Information
- League: Liga Mexicana de Béisbol (Southern Division)
- Location: Oaxaca City, Oaxaca
- Ballpark: Estadio Yu'va
- Founded: 1996
- Serie del Rey championships: 1 (1998)
- Colors: Black and white
- Mascot: Tato
- Ownership: Fundación Alfredo Harp Helú
- President: Guillermo Spíndola Morales
- Manager: Javier Valentín
- Website: www.guerreros.mx

Current uniforms
| Home | Away |

= Guerreros de Oaxaca =

The Guerreros de Oaxaca (English: Oaxaca Warriors) are a professional baseball team in the Mexican League based in Oaxaca City, Oaxaca, Mexico. Their home field is Estadio Yu'va.

== History ==
In October 1995, a group of businessmen, led by Alfredo Harp Helú, learned that the Charros de Jalisco were unable to continue participating in the Mexican League. These businessmen saw the opportunity to move the team from Guadalajara to the city of Oaxaca, and the project was officially presented at a meeting of directors of the league. The franchise move was officially accepted in December of that year. This was the first time that Oaxaca had a professional sports team.
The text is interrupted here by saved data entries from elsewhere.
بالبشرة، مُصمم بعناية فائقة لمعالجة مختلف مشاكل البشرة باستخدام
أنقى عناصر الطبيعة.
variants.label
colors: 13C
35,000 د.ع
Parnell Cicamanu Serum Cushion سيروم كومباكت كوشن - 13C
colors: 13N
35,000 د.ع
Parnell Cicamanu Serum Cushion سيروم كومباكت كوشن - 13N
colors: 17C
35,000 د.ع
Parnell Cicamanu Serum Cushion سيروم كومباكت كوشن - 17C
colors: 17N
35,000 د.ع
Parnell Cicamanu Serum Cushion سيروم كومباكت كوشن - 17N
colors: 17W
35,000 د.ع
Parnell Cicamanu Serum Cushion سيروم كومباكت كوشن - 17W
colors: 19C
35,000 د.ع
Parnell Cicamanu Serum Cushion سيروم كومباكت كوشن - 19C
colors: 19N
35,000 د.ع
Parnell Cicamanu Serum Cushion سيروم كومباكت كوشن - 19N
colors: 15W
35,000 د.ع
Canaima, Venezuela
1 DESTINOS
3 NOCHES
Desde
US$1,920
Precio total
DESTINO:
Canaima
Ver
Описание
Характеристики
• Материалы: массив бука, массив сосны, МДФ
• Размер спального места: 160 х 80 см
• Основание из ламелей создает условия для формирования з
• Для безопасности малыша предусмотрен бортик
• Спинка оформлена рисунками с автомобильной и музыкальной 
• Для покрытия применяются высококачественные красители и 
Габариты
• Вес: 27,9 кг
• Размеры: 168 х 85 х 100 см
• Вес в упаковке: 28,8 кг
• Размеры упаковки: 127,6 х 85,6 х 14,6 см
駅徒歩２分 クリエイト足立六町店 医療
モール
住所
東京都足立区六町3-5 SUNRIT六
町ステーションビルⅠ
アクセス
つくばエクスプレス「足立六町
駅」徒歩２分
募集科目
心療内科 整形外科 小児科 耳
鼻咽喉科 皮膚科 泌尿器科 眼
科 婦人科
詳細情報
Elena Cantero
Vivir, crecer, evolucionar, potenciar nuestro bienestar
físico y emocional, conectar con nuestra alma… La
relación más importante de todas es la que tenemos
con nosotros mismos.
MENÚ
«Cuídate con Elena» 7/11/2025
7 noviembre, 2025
The Guerreros, as they were named, played their first game on 14 March 1996 against the Petroleros de Minatitlán in the Parque 18 de marzo de 1938, under the direction of manager Alfredo Ortiz. The team recruited Mexican batter Nelson Barrera for its inaugural season.

The Guerreros won their first and only league championship in 1998 by sweeping Acereros de Monclova in the final series.

Former Major League Baseball player Oscar Azócar played for the Warriors in 2000.